La Belgique mène les appels à la suspension de l’accord après que des rebelles soutenus par le Rwanda ont pris la ville de Goma
L’UE subit une pression croissante pour suspendre un accord controversé sur les minéraux avec le Rwanda, accusé d’avoir alimenté le conflit dans l’est de la République démocratique du Congo.
Les appels au gel de l’accord se sont intensifiés après que des combattants du groupe rebelle M23 soutenu par le Rwanda ont pris la ville de Goma dans l’est de la RDC, aggravant un conflit vieux de plusieurs décennies et faisant craindre une guerre régionale.
Alors que la population de Goma, dans la province du Nord-Kivu, souffre de la faim et que les efforts de secours sont paralysés, la Belgique, ancienne puissance coloniale en RDC et au Rwanda, mène les appels à l’UE pour qu’elle suspende l’accord de 2024 destiné à stimuler le flux de matières premières essentielles pour les puces électroniques et les batteries de voitures électriques de l’Europe.
« La communauté internationale doit réfléchir à la manière de réagir, car les déclarations n’ont pas suffi », a déclaré la semaine dernière le ministre belge des Affaires étrangères, Bernard Quintin, lors d’une visite au Maroc. « Nous avons les leviers et nous devons décider comment les utiliser. »
Des sources diplomatiques ont déclaré que la Belgique avait fait pression pour une suspension de l’accord sur les minéraux entre l’UE et le Rwanda à plusieurs niveaux, notamment lors d’une réunion des ministres des Affaires étrangères de l’UE lundi dernier.
Bruxelles et Kigali ont signé en février 2024 un protocole d’accord sur les chaînes de valeur durables des matières premières. L’UE a accès à des sources de matières premières qui comprennent l’étain, le tungstène, l’or, le niobium et le lithium potentiel et les terres rares. Le Rwanda est le plus grand extracteur mondial de tantale, un métal rare utilisé dans les équipements chimiques. L’UE accorde à Kigali 900 millions d’euros (750 millions de livres sterling) pour développer ses infrastructures d’extraction de matières premières, de santé et de résilience climatique.
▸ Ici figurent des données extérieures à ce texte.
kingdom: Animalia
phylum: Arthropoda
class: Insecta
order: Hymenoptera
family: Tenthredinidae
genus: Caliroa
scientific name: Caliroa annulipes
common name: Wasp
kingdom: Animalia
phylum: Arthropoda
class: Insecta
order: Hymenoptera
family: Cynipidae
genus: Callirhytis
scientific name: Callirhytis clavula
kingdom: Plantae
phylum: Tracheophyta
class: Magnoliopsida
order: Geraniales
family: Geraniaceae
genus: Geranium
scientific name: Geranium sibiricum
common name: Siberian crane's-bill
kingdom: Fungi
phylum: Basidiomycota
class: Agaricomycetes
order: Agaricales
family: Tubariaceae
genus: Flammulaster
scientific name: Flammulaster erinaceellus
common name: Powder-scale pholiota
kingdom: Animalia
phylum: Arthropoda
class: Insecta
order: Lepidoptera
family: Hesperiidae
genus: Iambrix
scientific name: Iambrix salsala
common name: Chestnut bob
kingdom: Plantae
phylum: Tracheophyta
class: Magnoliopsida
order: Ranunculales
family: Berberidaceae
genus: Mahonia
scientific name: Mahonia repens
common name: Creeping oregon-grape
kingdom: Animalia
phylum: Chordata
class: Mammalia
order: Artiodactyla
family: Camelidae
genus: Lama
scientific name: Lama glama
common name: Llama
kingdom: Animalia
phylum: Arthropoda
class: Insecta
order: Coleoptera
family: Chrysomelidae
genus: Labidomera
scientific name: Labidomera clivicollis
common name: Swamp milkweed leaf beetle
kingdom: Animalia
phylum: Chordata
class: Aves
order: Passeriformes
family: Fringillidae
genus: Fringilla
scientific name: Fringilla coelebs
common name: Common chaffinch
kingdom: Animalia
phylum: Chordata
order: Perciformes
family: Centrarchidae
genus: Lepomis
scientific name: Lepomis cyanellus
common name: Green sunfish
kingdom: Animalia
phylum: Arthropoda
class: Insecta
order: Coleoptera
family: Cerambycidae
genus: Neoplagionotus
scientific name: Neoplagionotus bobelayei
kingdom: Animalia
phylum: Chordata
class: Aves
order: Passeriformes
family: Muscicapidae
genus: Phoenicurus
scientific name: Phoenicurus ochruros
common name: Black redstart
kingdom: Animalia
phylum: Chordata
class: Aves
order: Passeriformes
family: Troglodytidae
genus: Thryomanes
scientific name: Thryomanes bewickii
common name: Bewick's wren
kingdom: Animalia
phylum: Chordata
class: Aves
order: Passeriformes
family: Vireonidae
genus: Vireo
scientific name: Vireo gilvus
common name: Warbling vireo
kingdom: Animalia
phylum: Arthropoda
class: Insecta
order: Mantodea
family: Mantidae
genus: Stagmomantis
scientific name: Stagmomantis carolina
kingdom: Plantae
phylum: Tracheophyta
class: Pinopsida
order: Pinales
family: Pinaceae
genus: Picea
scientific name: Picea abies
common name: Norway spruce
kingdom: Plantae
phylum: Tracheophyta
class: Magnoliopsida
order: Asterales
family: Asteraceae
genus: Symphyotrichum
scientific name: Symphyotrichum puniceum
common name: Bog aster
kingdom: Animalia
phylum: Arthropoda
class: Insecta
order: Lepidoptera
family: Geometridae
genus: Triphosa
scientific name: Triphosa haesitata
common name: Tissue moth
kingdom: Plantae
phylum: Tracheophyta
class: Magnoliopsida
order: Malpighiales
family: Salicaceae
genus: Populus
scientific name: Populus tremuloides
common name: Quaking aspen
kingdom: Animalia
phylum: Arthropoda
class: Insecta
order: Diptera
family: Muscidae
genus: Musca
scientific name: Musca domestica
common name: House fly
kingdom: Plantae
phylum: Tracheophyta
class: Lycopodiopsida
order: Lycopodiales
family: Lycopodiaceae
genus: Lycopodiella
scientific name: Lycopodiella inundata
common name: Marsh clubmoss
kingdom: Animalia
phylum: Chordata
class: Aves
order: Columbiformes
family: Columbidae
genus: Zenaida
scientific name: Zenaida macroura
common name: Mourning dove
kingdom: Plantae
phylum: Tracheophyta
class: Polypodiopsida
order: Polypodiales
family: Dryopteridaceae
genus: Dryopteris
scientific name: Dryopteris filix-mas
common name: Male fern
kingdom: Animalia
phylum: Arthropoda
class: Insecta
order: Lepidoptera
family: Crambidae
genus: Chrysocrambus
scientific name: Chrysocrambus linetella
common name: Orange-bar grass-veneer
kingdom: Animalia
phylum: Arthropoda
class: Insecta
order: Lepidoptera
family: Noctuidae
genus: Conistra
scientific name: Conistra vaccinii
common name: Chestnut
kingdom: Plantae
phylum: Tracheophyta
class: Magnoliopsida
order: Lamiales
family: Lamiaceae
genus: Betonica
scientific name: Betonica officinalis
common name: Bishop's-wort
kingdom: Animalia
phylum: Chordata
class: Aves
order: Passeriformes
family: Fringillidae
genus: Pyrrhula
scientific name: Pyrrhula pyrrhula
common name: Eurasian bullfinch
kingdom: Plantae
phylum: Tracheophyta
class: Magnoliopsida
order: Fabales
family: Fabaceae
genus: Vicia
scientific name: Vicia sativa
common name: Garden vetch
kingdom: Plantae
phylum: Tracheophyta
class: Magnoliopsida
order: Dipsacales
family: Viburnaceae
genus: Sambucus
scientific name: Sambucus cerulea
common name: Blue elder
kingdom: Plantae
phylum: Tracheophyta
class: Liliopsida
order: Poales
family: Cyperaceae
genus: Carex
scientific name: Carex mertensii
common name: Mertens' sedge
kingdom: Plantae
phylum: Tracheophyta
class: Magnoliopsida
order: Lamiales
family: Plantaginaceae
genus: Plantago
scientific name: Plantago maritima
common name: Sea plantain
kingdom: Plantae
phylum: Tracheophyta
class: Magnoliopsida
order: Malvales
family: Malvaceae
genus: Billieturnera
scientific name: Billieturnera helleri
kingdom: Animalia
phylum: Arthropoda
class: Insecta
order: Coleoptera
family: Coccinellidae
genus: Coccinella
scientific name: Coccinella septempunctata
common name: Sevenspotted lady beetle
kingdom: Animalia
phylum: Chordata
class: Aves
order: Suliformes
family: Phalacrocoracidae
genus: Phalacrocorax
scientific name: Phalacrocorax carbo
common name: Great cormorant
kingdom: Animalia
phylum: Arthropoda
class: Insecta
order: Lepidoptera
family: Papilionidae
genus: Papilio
L’argent provient du Global Gateway, la réponse de l’UE à hauteur de 300 milliards d’euros à l’initiative chinoise Belt and Road, qui finance des projets d’infrastructures dans le monde entier.
Après la signature de l’accord, le président congolais, Félix Tshisekedi, furieux, l’a qualifié de « provocation de très mauvais goût ».
Tshisekedi accuse le Rwanda de piller les ressources de la RDC, et plusieurs rapports de l’ONU affirment que le Rwanda utilise le groupe M23 comme moyen d’extraire puis d’exporter des minéraux. Le Rwanda nie ces allégations et affirme que son intérêt premier dans l’est de la RDC est d’éradiquer les combattants liés au génocide de 1994.
Le gouvernement américain a également fait part de ses inquiétudes quant au fait que des groupes armés profitent du commerce illégal de minéraux congolais, notamment d’or et de tantale. « Des quantités importantes » de minéraux congolais sont transportées par des négociants, soutenus par des groupes armés et des services de sécurité, vers le Rwanda et l’Ouganda, où elles sont vendues à des acheteurs internationaux, a déclaré l’ambassade des États-Unis en RDC. « Dans de nombreux cas, ces minerais profitent directement ou indirectement à des groupes armés », a-t-il déclaré.
L’ONU a déclaré que le Rwanda avait « un contrôle de fait » sur les rebelles du M23, qui sont bien équipés et bien entraînés.
Hilde Vautmans, une députée libérale belge qui dirige la délégation UE-Afrique du Parlement européen, a soutenu les appels à la suspension de l’accord. « Étant donné les preuves accablantes que le Rwanda est impliqué dans le soutien aux rebelles du M23 dans l’est du Congo, il est impératif que l’UE prenne des mesures urgentes », a-t-elle déclaré, énumérant des sanctions ciblées, un gel de l’aide au développement de l’UE et la suspension immédiate du protocole d’accord.
Quinze autres députés – Verts, libéraux et de gauche – ont formulé la même demande de suspension de l’accord de l’UE. Le protocole d’accord, ont-ils écrit dans une lettre récente, ne tient pas compte du rôle du Rwanda dans l’est de la RDC et « accorde de manière injustifiable une légitimité internationale au régime rwandais ».